The second question : I am of the opinion that the order under s. 226(3) of the IT Act is anterior to the order of winding up makes no difference as far as the efficacy of the order under s. 226(3) of the IT Act. The language of s. 446 is clear. It prohibits both either the commencement or continuance of any legal proceeding against the company in liquidation, apart from s. 537 of the Companies Act which prohibits the execution, distress, etc. In substance, the proceedings under s. 226(3) of the IT Act are proceedings against the effects of the company in liquidation and therefore hit by s. 537 of the Act as such proceedings are without the leave of this Court and in contravention of s. 537 of the Act. Sec. 537 of the Act reads as follows : 537. Avoidance of certain attachments, executions, etc. in winding up by or subject to supervision of Court.—(1) Where any company is being wound up by or subject to the supervision of the Court : (a) any attachment, distress or execution put in force, without leave of the Court, against the estate or effects of the company, after the commencement of the winding up; or (b) any sale held, without leave of the Court, of any of the properties or effects of the company after such commencement; shall be void. (2) Nothing in this section applies to any proceedings for the recovery of any tax or impost or any dues payable to the Government.”

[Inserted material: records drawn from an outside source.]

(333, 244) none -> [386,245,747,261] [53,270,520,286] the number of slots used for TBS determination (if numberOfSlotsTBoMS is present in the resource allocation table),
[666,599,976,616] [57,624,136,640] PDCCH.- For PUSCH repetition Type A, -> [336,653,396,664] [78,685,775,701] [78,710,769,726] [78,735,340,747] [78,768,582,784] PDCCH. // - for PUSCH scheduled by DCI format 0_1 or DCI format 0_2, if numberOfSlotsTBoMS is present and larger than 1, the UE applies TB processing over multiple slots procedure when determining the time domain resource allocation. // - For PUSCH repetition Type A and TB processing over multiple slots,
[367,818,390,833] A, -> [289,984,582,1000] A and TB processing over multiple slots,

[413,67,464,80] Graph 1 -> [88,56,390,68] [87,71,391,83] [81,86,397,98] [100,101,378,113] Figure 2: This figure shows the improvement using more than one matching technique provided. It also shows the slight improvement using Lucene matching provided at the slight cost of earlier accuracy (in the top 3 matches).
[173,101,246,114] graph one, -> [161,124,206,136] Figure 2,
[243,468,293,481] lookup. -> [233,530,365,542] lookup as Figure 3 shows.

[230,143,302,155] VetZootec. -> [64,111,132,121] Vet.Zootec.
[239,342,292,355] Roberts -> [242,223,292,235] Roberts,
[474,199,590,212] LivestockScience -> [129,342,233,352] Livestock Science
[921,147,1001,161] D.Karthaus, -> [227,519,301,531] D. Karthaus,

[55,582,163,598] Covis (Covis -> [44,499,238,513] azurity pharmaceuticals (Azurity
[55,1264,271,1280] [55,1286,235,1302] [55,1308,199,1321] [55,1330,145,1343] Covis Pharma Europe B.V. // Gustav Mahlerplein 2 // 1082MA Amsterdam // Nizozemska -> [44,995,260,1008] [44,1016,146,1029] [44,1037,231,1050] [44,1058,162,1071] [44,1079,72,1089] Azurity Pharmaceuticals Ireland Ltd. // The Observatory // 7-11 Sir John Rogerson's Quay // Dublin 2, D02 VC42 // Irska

11. In the circumstances, the stand taken by the respondent is not tenable and in view of the specific plea in the counter, “it is further prayed to grant ten equal half-yearly instalments to clear the amounts due to the applicant herein and pass such other order or orders as this honourable Court may deem fit and proper in the circumstances of the case”, which is substantially an admission of liability, the application is allowed as prayed for, directing the respondent to pay an amount of Rs. 11,60,461 with interest at 18 per cent per annum w.e.f. 19th Aug., 1998, till the date of realization within a period of two months from today, failing which the official liquidator is at liberty to recover the same by taking appropriate steps in accordance with law.